REQUIRED WORK
Print the listing verbatim from its beginning through the line containing "invites you", including that line.

______

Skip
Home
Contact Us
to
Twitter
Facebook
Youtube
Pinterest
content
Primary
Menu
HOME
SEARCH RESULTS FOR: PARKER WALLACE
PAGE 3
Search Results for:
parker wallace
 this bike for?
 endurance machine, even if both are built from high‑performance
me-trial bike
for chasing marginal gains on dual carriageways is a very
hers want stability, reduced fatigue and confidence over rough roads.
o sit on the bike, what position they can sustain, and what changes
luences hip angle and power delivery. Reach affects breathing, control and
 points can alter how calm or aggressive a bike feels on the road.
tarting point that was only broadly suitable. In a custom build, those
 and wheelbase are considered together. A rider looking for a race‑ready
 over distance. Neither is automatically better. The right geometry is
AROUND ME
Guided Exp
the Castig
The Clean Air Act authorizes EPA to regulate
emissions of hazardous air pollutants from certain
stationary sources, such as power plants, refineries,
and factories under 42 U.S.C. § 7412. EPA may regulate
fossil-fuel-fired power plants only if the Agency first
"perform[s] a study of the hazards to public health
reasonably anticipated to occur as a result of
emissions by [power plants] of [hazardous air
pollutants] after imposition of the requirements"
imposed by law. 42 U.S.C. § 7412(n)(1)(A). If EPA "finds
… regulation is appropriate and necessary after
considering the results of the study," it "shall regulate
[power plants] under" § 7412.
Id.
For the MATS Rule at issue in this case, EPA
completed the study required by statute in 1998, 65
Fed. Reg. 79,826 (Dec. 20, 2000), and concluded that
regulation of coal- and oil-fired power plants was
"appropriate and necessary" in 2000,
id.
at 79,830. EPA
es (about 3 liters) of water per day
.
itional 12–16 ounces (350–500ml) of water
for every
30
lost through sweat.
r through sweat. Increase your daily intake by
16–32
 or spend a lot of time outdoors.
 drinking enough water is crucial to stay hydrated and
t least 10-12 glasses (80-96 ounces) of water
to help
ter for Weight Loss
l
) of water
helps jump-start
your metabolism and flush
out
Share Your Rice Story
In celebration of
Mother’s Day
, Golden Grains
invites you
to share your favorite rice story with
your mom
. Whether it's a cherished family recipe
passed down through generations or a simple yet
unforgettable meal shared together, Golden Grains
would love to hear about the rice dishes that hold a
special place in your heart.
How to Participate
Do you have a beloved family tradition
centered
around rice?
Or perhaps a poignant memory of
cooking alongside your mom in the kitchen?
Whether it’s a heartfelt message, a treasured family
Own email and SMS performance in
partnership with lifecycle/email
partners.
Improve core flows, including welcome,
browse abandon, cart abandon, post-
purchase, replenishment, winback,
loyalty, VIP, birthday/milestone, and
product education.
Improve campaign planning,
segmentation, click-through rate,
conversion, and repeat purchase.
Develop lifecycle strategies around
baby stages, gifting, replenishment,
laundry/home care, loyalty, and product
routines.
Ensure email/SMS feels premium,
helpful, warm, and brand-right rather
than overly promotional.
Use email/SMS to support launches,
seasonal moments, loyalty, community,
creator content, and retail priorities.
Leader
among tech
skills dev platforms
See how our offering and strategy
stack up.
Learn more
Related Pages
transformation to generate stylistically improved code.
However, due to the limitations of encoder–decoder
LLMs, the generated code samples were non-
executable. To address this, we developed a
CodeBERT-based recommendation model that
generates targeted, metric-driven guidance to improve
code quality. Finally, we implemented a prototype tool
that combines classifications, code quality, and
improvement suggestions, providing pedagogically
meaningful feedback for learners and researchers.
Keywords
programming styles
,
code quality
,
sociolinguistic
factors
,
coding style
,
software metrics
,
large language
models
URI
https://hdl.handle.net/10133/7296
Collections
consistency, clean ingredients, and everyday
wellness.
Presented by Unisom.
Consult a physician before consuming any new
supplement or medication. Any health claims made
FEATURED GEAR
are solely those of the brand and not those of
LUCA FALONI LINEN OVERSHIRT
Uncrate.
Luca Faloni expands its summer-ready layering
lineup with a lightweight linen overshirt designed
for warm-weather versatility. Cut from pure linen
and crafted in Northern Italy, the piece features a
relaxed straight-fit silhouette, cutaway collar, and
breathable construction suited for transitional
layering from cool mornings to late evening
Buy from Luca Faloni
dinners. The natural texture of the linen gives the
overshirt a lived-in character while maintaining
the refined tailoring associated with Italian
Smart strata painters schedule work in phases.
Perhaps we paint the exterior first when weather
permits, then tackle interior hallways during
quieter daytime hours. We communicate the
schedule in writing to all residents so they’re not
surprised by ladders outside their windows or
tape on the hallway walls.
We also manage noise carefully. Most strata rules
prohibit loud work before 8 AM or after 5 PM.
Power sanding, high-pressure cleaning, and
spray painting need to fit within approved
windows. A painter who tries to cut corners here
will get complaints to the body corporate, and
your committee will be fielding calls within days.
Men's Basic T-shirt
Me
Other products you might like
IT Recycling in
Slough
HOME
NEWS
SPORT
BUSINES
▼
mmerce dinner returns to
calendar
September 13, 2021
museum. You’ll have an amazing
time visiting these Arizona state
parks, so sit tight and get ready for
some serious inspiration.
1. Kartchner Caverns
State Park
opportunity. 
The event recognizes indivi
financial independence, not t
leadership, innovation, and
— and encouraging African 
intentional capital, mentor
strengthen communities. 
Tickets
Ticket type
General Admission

______

EXERCISE SOLUTION
Skip
Home
Contact Us
to
Twitter
Facebook
Youtube
Pinterest
content
Primary
Menu
HOME
SEARCH RESULTS FOR: PARKER WALLACE
PAGE 3
Search Results for:
parker wallace
 this bike for?
 endurance machine, even if both are built from high‑performance
me-trial bike
for chasing marginal gains on dual carriageways is a very
hers want stability, reduced fatigue and confidence over rough roads.
o sit on the bike, what position they can sustain, and what changes
luences hip angle and power delivery. Reach affects breathing, control and
 points can alter how calm or aggressive a bike feels on the road.
tarting point that was only broadly suitable. In a custom build, those
 and wheelbase are considered together. A rider looking for a race‑ready
 over distance. Neither is automatically better. The right geometry is
AROUND ME
Guided Exp
the Castig
The Clean Air Act authorizes EPA to regulate
emissions of hazardous air pollutants from certain
stationary sources, such as power plants, refineries,
and factories under 42 U.S.C. § 7412. EPA may regulate
fossil-fuel-fired power plants only if the Agency first
"perform[s] a study of the hazards to public health
reasonably anticipated to occur as a result of
emissions by [power plants] of [hazardous air
pollutants] after imposition of the requirements"
imposed by law. 42 U.S.C. § 7412(n)(1)(A). If EPA "finds
… regulation is appropriate and necessary after
considering the results of the study," it "shall regulate
[power plants] under" § 7412.
Id.
For the MATS Rule at issue in this case, EPA
completed the study required by statute in 1998, 65
Fed. Reg. 79,826 (Dec. 20, 2000), and concluded that
regulation of coal- and oil-fired power plants was
"appropriate and necessary" in 2000,
id.
at 79,830. EPA
es (about 3 liters) of water per day
.
itional 12–16 ounces (350–500ml) of water
for every
30
lost through sweat.
r through sweat. Increase your daily intake by
16–32
 or spend a lot of time outdoors.
 drinking enough water is crucial to stay hydrated and
t least 10-12 glasses (80-96 ounces) of water
to help
ter for Weight Loss
l
) of water
helps jump-start
your metabolism and flush
out
Share Your Rice Story
In celebration of
Mother’s Day
, Golden Grains
invites you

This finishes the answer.